▶ _Instructions to follow_:
Every record, from the first line to the last, needs to be given again exactly.

Items from a data source:
········
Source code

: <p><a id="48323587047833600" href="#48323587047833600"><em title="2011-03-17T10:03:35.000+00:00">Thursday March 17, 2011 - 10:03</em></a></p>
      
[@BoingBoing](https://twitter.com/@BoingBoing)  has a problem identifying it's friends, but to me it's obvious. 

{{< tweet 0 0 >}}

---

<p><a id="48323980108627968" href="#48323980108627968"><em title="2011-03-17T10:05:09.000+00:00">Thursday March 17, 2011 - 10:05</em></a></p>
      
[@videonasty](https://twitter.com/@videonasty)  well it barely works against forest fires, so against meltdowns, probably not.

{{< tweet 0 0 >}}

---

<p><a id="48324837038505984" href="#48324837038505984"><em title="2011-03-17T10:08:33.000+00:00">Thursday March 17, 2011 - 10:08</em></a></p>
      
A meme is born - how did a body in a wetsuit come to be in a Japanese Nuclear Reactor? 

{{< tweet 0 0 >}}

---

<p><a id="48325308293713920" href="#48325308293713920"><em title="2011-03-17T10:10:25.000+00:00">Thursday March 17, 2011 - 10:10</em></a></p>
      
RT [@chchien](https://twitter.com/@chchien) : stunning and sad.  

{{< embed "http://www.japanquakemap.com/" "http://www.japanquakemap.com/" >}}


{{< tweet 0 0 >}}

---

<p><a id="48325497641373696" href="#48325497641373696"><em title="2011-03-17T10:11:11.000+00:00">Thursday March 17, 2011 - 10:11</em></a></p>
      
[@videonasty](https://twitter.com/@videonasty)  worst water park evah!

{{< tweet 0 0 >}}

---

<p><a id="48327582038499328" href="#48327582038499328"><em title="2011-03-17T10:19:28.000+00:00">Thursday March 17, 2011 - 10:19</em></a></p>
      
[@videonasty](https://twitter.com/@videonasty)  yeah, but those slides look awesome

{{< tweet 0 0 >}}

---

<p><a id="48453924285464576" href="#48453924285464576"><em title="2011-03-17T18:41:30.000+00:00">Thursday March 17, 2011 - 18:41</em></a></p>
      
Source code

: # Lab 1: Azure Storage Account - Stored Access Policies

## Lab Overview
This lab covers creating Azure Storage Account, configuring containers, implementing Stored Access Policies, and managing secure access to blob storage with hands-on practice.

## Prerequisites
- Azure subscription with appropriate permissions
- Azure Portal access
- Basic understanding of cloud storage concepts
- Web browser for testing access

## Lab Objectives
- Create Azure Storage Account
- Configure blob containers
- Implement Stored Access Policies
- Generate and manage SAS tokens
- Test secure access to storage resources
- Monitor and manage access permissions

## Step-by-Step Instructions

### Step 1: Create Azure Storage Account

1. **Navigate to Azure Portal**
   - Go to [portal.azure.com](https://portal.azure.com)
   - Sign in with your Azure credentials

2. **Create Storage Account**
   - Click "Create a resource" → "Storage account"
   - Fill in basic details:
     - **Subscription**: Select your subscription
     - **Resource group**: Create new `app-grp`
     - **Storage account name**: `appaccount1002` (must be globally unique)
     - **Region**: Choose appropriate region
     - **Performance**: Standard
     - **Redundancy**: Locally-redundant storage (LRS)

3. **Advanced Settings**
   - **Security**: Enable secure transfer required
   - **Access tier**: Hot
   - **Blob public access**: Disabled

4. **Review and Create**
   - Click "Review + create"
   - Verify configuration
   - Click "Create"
········
▶ _Answer to the exercise_:
Source code

: <p><a id="48323587047833600" href="#48323587047833600"><em title="2011-03-17T10:03:35.000+00:00">Thursday March 17, 2011 - 10:03</em></a></p>
      
[@BoingBoing](https://twitter.com/@BoingBoing)  has a problem identifying it's friends, but to me it's obvious. 

{{< tweet 0 0 >}}

---

<p><a id="48323980108627968" href="#48323980108627968"><em title="2011-03-17T10:05:09.000+00:00">Thursday March 17, 2011 - 10:05</em></a></p>
      
[@videonasty](https://twitter.com/@videonasty)  well it barely works against forest fires, so against meltdowns, probably not.

{{< tweet 0 0 >}}

---

<p><a id="48324837038505984" href="#48324837038505984"><em title="2011-03-17T10:08:33.000+00:00">Thursday March 17, 2011 - 10:08</em></a></p>
      
A meme is born - how did a body in a wetsuit come to be in a Japanese Nuclear Reactor? 

{{< tweet 0 0 >}}

---

<p><a id="48325308293713920" href="#48325308293713920"><em title="2011-03-17T10:10:25.000+00:00">Thursday March 17, 2011 - 10:10</em></a></p>
      
RT [@chchien](https://twitter.com/@chchien) : stunning and sad.  

{{< embed "http://www.japanquakemap.com/" "http://www.japanquakemap.com/" >}}


{{< tweet 0 0 >}}

---

<p><a id="48325497641373696" href="#48325497641373696"><em title="2011-03-17T10:11:11.000+00:00">Thursday March 17, 2011 - 10:11</em></a></p>
      
[@videonasty](https://twitter.com/@videonasty)  worst water park evah!

{{< tweet 0 0 >}}

---

<p><a id="48327582038499328" href="#48327582038499328"><em title="2011-03-17T10:19:28.000+00:00">Thursday March 17, 2011 - 10:19</em></a></p>
      
[@videonasty](https://twitter.com/@videonasty)  yeah, but those slides look awesome

{{< tweet 0 0 >}}

---

<p><a id="48453924285464576" href="#48453924285464576"><em title="2011-03-17T18:41:30.000+00:00">Thursday March 17, 2011 - 18:41</em></a></p>
      
Source code

: # Lab 1: Azure Storage Account - Stored Access Policies

## Lab Overview
This lab covers creating Azure Storage Account, configuring containers, implementing Stored Access Policies, and managing secure access to blob storage with hands-on practice.

## Prerequisites
- Azure subscription with appropriate permissions
- Azure Portal access
- Basic understanding of cloud storage concepts
- Web browser for testing access

## Lab Objectives
- Create Azure Storage Account
- Configure blob containers
- Implement Stored Access Policies
- Generate and manage SAS tokens
- Test secure access to storage resources
- Monitor and manage access permissions

## Step-by-Step Instructions

### Step 1: Create Azure Storage Account

1. **Navigate to Azure Portal**
   - Go to [portal.azure.com](https://portal.azure.com)
   - Sign in with your Azure credentials

2. **Create Storage Account**
   - Click "Create a resource" → "Storage account"
   - Fill in basic details:
     - **Subscription**: Select your subscription
     - **Resource group**: Create new `app-grp`
     - **Storage account name**: `appaccount1002` (must be globally unique)
     - **Region**: Choose appropriate region
     - **Performance**: Standard
     - **Redundancy**: Locally-redundant storage (LRS)

3. **Advanced Settings**
   - **Security**: Enable secure transfer required
   - **Access tier**: Hot
   - **Blob public access**: Disabled

4. **Review and Create**
   - Click "Review + create"
   - Verify configuration
   - Click "Create"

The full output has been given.